INFORMATION GIVEN -
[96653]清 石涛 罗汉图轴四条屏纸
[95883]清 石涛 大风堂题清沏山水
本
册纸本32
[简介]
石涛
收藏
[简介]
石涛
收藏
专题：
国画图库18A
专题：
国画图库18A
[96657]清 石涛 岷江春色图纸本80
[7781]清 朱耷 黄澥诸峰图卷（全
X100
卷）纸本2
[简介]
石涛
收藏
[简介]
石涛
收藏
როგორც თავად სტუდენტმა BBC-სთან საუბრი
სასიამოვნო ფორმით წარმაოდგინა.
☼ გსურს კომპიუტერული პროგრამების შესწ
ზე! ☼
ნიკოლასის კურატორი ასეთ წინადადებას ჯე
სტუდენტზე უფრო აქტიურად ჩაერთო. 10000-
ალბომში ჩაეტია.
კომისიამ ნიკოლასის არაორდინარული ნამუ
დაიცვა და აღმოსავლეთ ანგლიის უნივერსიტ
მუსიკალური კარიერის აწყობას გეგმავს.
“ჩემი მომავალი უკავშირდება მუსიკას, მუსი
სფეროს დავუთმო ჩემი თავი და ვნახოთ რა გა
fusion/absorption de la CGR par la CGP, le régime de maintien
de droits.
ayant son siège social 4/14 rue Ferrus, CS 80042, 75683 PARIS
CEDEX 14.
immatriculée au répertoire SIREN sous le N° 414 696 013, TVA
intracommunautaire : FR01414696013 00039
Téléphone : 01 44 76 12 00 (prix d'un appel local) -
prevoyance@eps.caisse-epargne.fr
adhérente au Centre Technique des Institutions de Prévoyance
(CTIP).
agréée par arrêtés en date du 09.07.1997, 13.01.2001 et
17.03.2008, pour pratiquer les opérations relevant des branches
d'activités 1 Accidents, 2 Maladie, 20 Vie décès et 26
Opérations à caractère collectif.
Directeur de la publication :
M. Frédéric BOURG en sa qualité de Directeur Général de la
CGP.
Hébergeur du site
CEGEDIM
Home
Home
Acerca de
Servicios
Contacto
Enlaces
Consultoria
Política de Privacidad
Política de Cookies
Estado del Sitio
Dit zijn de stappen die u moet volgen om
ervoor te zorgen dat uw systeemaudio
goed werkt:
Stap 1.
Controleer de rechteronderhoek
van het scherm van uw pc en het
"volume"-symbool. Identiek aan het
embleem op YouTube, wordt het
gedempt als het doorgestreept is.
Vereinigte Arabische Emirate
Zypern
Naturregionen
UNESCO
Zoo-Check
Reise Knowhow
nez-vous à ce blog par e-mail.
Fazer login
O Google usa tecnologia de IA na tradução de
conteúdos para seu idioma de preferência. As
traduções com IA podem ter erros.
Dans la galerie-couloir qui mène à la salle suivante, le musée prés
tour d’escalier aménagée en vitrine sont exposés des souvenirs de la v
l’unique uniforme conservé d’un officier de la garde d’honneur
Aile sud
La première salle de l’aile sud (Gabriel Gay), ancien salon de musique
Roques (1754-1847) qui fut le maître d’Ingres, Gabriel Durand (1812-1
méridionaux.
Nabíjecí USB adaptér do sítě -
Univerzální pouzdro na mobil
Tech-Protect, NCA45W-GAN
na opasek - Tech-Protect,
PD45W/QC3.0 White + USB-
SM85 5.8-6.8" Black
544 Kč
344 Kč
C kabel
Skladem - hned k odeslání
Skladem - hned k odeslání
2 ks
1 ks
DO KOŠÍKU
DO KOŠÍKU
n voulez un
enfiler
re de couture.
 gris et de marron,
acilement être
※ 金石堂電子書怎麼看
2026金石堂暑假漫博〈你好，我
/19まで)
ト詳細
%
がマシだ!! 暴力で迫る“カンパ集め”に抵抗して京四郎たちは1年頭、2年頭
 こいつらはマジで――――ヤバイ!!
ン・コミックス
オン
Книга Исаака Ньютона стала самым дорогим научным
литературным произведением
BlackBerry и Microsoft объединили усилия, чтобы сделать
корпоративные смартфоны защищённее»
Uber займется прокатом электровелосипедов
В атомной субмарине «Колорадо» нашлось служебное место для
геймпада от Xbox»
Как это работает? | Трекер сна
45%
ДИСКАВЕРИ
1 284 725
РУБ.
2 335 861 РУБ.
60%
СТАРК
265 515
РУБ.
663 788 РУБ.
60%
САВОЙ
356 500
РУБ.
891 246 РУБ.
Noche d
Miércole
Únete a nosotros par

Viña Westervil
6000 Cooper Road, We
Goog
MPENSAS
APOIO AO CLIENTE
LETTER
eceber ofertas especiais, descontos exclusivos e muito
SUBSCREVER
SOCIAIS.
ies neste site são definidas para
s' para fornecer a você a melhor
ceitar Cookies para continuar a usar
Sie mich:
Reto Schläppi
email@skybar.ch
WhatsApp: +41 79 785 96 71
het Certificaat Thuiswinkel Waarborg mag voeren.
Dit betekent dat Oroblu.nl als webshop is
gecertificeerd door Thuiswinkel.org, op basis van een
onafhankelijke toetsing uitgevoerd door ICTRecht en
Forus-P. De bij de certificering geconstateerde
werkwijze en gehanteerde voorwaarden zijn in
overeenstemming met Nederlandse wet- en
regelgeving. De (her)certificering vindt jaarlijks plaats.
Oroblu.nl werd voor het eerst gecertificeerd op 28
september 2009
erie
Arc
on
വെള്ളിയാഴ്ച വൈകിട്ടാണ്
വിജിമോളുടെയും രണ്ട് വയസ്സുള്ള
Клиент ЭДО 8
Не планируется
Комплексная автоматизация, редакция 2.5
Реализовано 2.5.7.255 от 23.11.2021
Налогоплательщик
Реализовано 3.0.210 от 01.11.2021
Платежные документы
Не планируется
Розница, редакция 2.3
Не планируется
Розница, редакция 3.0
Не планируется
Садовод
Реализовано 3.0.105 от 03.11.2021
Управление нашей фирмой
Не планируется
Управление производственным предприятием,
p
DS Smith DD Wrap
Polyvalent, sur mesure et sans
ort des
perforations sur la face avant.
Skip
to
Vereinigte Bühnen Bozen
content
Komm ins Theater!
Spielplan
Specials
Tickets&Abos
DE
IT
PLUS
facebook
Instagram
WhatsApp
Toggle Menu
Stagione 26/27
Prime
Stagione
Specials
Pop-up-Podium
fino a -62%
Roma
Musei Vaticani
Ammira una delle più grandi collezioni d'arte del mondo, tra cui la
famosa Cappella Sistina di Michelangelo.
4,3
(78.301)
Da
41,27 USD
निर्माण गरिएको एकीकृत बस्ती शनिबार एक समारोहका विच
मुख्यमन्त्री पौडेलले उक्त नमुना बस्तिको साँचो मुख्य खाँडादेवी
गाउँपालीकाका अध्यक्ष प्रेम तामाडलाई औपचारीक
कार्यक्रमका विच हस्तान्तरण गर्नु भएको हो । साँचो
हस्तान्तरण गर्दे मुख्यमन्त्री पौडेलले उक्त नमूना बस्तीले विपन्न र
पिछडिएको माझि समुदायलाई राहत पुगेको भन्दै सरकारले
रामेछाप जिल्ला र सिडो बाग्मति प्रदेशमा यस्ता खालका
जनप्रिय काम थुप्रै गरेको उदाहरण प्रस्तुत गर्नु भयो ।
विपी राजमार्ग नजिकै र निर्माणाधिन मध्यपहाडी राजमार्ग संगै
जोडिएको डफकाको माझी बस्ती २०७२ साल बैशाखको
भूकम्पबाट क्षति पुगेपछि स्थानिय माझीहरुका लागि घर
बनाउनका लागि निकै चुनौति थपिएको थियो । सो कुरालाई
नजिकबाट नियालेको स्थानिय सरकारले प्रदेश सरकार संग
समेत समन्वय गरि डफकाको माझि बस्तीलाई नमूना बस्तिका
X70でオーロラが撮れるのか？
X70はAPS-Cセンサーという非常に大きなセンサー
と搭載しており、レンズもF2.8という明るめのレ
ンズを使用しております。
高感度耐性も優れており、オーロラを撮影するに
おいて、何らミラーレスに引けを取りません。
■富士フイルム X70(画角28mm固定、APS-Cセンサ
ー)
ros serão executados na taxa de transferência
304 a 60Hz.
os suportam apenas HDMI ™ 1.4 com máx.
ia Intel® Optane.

JOB ITEM - All lines in the listing above from the line containing "Forus-P. De bij" to the line containing "निर्माण गरिएको एकीकृत", inclusive, should be retyped exactly; no other lines should appear.

EXERCISE RESPONSE -
Forus-P. De bij de certificering geconstateerde
werkwijze en gehanteerde voorwaarden zijn in
overeenstemming met Nederlandse wet- en
regelgeving. De (her)certificering vindt jaarlijks plaats.
Oroblu.nl werd voor het eerst gecertificeerd op 28
september 2009
erie
Arc
on
വെള്ളിയാഴ്ച വൈകിട്ടാണ്
വിജിമോളുടെയും രണ്ട് വയസ്സുള്ള
Клиент ЭДО 8
Не планируется
Комплексная автоматизация, редакция 2.5
Реализовано 2.5.7.255 от 23.11.2021
Налогоплательщик
Реализовано 3.0.210 от 01.11.2021
Платежные документы
Не планируется
Розница, редакция 2.3
Не планируется
Розница, редакция 3.0
Не планируется
Садовод
Реализовано 3.0.105 от 03.11.2021
Управление нашей фирмой
Не планируется
Управление производственным предприятием,
p
DS Smith DD Wrap
Polyvalent, sur mesure et sans
ort des
perforations sur la face avant.
Skip
to
Vereinigte Bühnen Bozen
content
Komm ins Theater!
Spielplan
Specials
Tickets&Abos
DE
IT
PLUS
facebook
Instagram
WhatsApp
Toggle Menu
Stagione 26/27
Prime
Stagione
Specials
Pop-up-Podium
fino a -62%
Roma
Musei Vaticani
Ammira una delle più grandi collezioni d'arte del mondo, tra cui la
famosa Cappella Sistina di Michelangelo.
4,3
(78.301)
Da
41,27 USD
निर्माण गरिएको एकीकृत बस्ती शनिबार एक समारोहका विच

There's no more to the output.